#### REQUIRED ACTION:
List each different percentage figure given in the text on spinal cord injury below.

#### READING TEXT:
Holly Koester incurred a spinal injury as a result of a motor vehicle collision and is now a wheelchair racer.

In one study on 143 individuals after one year of complete paraplegia, none of the patients with an initial injury above the ninth thoracic vertebra (T9) were able to recover completely. Less than half, 38 percent, of the studied subjects had any sort of recovery. Very few, five percent, recovered enough function to walk, and those required crutches and other assistive devices, and all of them had injuries below T11. A few of the patients, four percent, had what were originally classified as complete injuries and were reassessed as having incomplete injuries, but only half of that four percent regained bowel and bladder control.[45]

Of the 54 patients in the same study with incomplete paraplegia, 76 percent were able to walk with assistance after one year. On average, patients improved 12 points on the 50 point lower extremity motor score (LEMS) scale. The amount of improvement was not dependent on the location of the injury, but patients with higher injuries had lower initial motor scores and correspondingly lower final motor scores. A LEMS of 50 is normal, and scores of 30 or higher typically predict ability to walk.[45]

Epidemiology

Spinal injury can occur without trauma. Many people suffer transient loss of function ("stingers") in sports accidents or pain in "whiplash" of the neck without neurological loss and relatively few of these suffer spinal cord injury sufficient to warrant hospitalization.

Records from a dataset
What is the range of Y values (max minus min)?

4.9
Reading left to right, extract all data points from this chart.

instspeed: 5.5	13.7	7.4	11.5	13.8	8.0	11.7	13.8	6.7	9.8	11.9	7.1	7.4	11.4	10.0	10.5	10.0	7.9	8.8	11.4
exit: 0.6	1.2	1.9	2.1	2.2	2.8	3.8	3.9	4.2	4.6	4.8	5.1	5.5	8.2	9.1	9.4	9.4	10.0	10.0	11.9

#### EXERCISE SOLUTION:
38 percent, five percent, four percent, 76 percent